This teaser for a study by Forrester Resarch

Portrait Of A Loyalist
By Lisa Bradner
Loyal consumers are more likely to be female, family oriented, and older. Active purchasers, they shop around and speak with their friends and family about their preferences before pledging their loyalty.


Not so good. This means younger consumers are less loyal (harder to keep / more skeptical). The long term trend is for younger consumers to become the older consumers, and for older consumers to retire and, in general, consume less. The long term trend is for fewer family households. The long term trend has been for more females to enter the work force and become more time stressed.

Lisa Bradner continues:
To capture these lucrative consumers, marketers should personalize their brand experience, engage in a dialogue, and facilitate their need for cross-channel shopping.

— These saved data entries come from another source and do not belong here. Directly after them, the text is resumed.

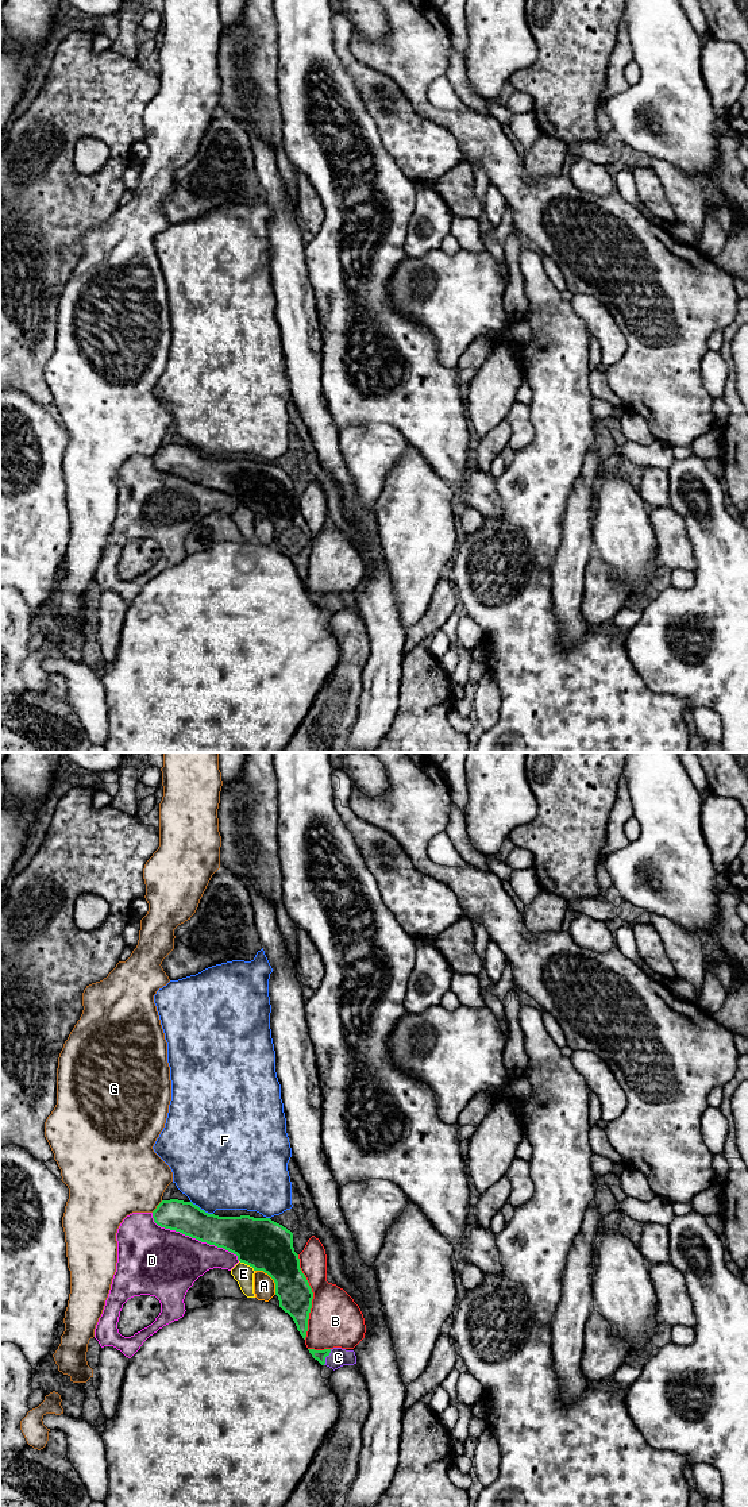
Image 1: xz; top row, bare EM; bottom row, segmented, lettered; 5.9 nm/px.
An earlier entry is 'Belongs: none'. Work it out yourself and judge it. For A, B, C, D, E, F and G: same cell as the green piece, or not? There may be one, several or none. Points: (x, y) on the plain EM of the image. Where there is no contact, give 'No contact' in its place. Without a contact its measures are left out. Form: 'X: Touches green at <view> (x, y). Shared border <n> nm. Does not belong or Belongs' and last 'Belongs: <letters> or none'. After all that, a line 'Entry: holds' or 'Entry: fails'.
A: Touches green at xz (272, 521). Shared border 200 nm. Does not belong
B: Touches green at xz (312, 540). Shared border 500 nm. Does not belong
C: Touches green at xz (326, 600). Shared border 110 nm. Belongs
D: Touches green at xz (193, 481). Shared border 600 nm. Does not belong
E: Touches green at xz (247, 508). Shared border 120 nm. Does not belong
F: Touches green at xz (200, 453). Shared border 160 nm. Does not belong
G: Touches green at xz (157, 450). Shared border 100 nm. Does not belong
Belongs: C
Entry: fails

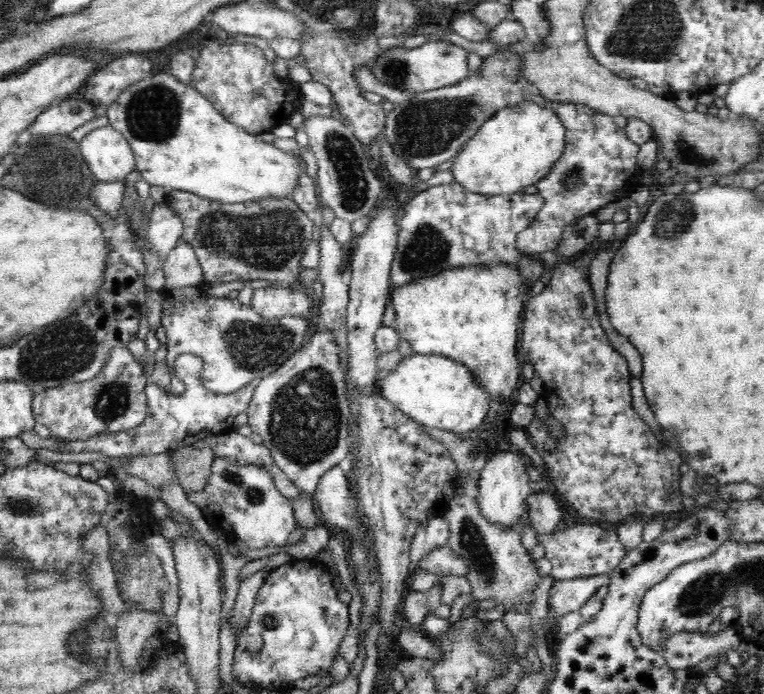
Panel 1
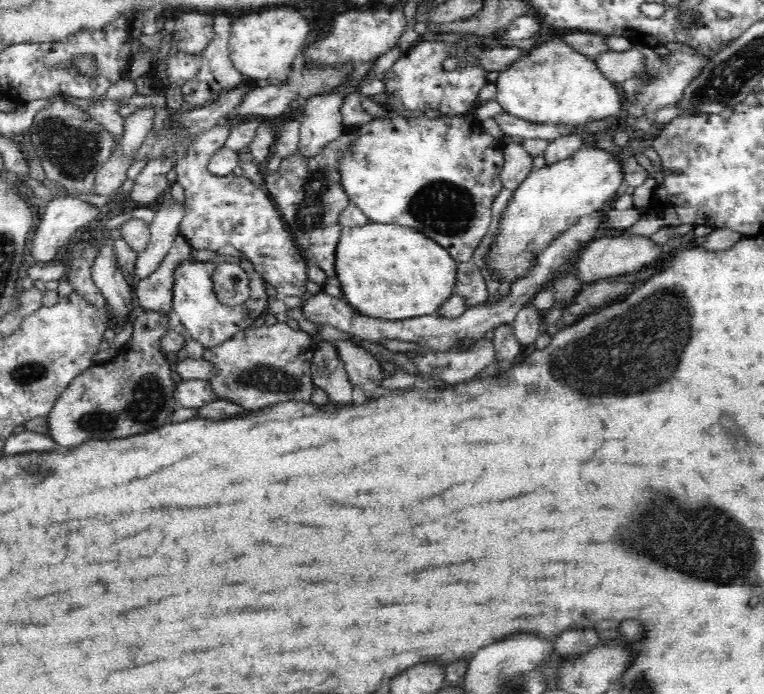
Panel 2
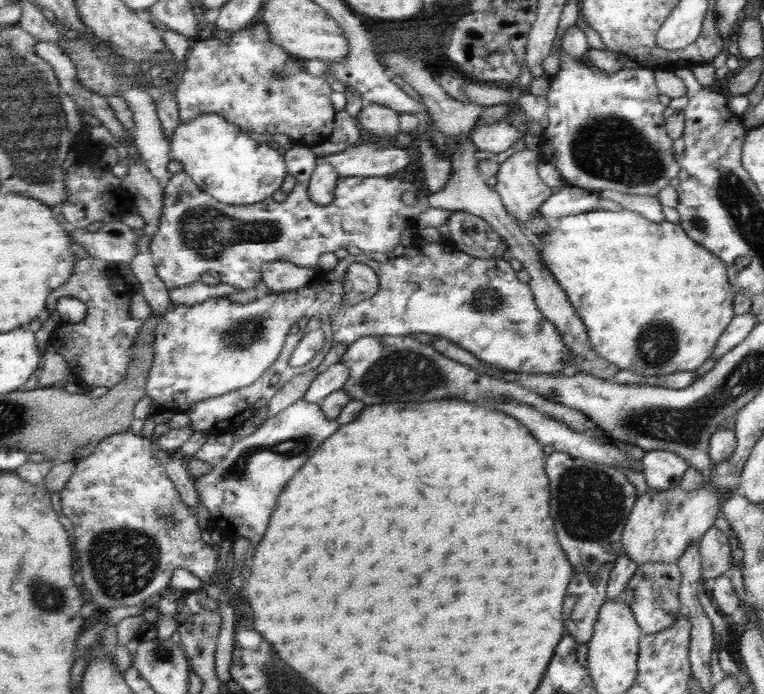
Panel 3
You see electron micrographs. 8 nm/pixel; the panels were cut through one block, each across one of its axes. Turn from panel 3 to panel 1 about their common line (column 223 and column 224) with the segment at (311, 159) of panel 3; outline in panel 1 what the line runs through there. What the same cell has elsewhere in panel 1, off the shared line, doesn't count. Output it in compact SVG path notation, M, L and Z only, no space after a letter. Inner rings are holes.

Some of this is marketing speak, but if it means "get your stores, catalogs and websites all coordinated with each other" I'm all for it. There's a lot of variance here. Take two businesses which both sell bicycling gear: I think REI does a good job with this; Performance Bicycle does not.

I think this may be due to incentives; I don't think the Performance store benefits much, if at all, from web / phone orders made on the store premises. But they benefit considerably if you buy something that's in the store. I suspect the incentive structure at REI is more balanced, but I don't know for sure.